Cases of interstitial lung disease including pneumonitis and pulmonary fibrosis have been reported in patients treated with MULTAQ in the post-marketing setting. Onset of dyspnea or non-productive cough may be related to pulmonary toxicity and patients should be carefully evaluated clinically. If pulmonary toxicity is confirmed, MULTAQ should be discontinued.
Hypokalemia and Hypomagnesemia with Potassium-Depleting Diuretics
Hypokalemia and hypomagnesemia may occur with concomitant administration of potassium-depleting diuretics. Potassium levels should be within the normal range prior to administration of MULTAQ and maintained in the normal range during administration of MULTAQ.
QT Interval Prolongation
MULTAQ induces a moderate (average of about 10 ms but much greater effects have been observed) QTc (Bazett) prolongation. If the QTc Bazett interval is ≥500 ms, discontinue MULTAQ.
Renal Impairment and Failure
Marked increase in serum creatinine, pre-renal azotemia and acute renal failure, often in the setting of heart failure or hypovolemia, have been reported in patients taking MULTAQ. In most cases, these effects appear to be reversible upon drug discontinuation and with appropriate medical treatment. Monitor renal function periodically.
Small increases in creatinine levels (about 0.1 mg/dL) following MULTAQ treatment initiation have been shown to be a result of inhibition of creatinine’s tubular secretion. The elevation has a rapid onset, reaches a plateau after 7 days and is reversible after discontinuation.
Women of Childbearing Potential
Premenopausal women who have not undergone a hysterectomy or oophorectomy must use effective contraception while using MULTAQ. Dronedarone caused fetal harm in animal studies at doses equivalent to recommended human doses. Counsel women of childbearing potential regarding appropriate contraceptive choices.
- Treatment with Class I or III antiarrhythmics or drugs that are strong inhibitors of CYP 3A must be stopped before starting MULTAQ (see Contraindications)
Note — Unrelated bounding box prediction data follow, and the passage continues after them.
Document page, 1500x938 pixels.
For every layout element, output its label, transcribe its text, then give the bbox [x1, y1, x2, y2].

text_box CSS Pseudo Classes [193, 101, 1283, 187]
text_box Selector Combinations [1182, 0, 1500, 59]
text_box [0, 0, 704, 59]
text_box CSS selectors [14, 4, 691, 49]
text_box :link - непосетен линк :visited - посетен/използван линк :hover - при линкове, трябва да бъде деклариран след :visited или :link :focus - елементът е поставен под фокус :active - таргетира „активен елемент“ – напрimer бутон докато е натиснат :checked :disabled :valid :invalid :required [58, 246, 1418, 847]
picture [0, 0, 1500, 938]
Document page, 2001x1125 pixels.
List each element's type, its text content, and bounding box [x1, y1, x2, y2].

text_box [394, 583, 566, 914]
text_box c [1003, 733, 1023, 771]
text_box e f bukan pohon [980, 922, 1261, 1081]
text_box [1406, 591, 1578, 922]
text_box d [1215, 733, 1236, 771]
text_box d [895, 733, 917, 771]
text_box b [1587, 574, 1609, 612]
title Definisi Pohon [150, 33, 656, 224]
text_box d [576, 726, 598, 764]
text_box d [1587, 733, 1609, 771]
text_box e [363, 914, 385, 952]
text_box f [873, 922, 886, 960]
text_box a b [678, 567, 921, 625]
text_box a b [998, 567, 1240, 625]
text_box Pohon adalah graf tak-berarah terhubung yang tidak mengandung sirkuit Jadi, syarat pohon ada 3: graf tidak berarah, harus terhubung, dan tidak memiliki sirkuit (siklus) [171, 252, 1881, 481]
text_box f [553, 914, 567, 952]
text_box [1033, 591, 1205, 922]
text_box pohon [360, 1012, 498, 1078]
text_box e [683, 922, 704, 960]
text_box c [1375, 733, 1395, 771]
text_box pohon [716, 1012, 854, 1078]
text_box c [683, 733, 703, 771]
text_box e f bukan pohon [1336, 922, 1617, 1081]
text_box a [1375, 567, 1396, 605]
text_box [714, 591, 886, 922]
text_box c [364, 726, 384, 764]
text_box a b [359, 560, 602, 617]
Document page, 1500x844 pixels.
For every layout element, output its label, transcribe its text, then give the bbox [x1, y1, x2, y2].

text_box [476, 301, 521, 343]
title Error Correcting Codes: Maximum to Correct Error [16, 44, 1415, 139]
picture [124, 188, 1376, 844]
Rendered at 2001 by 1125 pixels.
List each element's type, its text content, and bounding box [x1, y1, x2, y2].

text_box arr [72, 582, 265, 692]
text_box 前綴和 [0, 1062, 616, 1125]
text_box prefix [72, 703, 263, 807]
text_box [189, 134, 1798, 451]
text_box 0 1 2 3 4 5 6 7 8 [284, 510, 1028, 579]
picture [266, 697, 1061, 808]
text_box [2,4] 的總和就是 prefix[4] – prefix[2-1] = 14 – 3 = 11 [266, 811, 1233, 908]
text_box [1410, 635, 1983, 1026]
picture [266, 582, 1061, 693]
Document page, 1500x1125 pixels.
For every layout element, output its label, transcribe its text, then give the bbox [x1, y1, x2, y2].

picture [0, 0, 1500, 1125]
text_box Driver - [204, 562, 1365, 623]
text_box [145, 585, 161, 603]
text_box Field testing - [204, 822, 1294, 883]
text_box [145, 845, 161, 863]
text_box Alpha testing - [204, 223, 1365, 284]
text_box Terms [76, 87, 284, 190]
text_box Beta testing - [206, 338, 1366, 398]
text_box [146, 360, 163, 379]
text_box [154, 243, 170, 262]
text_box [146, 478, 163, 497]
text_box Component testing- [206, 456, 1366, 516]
- Patients should be instructed to avoid grapefruit juice beverages while taking MULTAQ
- Calcium channel blockers with depressant effects and beta-blockers could increase the bradycardia effects of MULTAQ on conduction
In the ANDROMEDA (patients with recently decompensated heart failure) and PALLAS (patients with permanent AFib) trials, baseline use of digoxin was associated with an increased risk of arrhythmic or sudden death in MULTAQ-treated patients
compared to placebo. In patients not taking digoxin, no difference in risk of sudden death was observed in the MULTAQ vs
Digoxin can potentiate the electrophysiologic effects of MULTAQ (such as decreased AV-node conduction). MULTAQ increases exposure to digoxin.
Consider discontinuing digoxin. If digoxin treatment is continued, halve the dose of digoxin, monitor serum levels closely, and observe for toxicity.
- Postmarketing cases of increased INR with or without bleeding events have been reported in warfarin-treated patients initiated with MULTAQ. Monitor INR after initiating MULTAQ in patients taking warfarin
- Statins: Avoid simvastatin doses greater than 10 mg daily. Follow statin label recommendations for use with CYP 3A and P-gP inhibitors such as MULTAQ
In studies, the most common adverse reactions observed with MULTAQ were diarrhea, nausea, abdominal pain, vomiting, and asthenia.